*WHAT TO WORK ON*:
Nothing should be output except the lines from the top of the material below through the line that contains "halfway point", each exactly as written.
____________
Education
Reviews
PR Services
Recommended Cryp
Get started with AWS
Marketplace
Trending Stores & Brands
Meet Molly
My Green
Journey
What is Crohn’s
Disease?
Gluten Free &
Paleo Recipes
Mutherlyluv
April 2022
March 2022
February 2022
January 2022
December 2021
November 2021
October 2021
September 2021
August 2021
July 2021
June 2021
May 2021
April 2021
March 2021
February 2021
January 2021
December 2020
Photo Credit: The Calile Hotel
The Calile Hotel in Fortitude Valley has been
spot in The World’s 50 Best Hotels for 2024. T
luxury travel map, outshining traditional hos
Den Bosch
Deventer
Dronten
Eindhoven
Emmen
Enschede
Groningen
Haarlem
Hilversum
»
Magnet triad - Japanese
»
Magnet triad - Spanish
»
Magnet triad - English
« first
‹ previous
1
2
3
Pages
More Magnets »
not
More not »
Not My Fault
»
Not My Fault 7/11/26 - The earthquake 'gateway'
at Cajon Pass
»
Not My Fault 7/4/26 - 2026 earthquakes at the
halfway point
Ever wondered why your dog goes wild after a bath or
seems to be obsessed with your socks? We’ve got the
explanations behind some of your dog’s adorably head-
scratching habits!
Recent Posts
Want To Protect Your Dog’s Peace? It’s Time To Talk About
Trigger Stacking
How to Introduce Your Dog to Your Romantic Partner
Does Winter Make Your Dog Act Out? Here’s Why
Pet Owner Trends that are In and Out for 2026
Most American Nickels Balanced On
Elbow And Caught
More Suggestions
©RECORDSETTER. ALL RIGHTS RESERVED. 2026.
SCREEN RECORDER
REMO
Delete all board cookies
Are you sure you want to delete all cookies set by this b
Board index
____________
*SOLVED PROBLEM*:
Education
Reviews
PR Services
Recommended Cryp
Get started with AWS
Marketplace
Trending Stores & Brands
Meet Molly
My Green
Journey
What is Crohn’s
Disease?
Gluten Free &
Paleo Recipes
Mutherlyluv
April 2022
March 2022
February 2022
January 2022
December 2021
November 2021
October 2021
September 2021
August 2021
July 2021
June 2021
May 2021
April 2021
March 2021
February 2021
January 2021
December 2020
Photo Credit: The Calile Hotel
The Calile Hotel in Fortitude Valley has been
spot in The World’s 50 Best Hotels for 2024. T
luxury travel map, outshining traditional hos
Den Bosch
Deventer
Dronten
Eindhoven
Emmen
Enschede
Groningen
Haarlem
Hilversum
»
Magnet triad - Japanese
»
Magnet triad - Spanish
»
Magnet triad - English
« first
‹ previous
1
2
3
Pages
More Magnets »
not
More not »
Not My Fault
»
Not My Fault 7/11/26 - The earthquake 'gateway'
at Cajon Pass
»
Not My Fault 7/4/26 - 2026 earthquakes at the
halfway point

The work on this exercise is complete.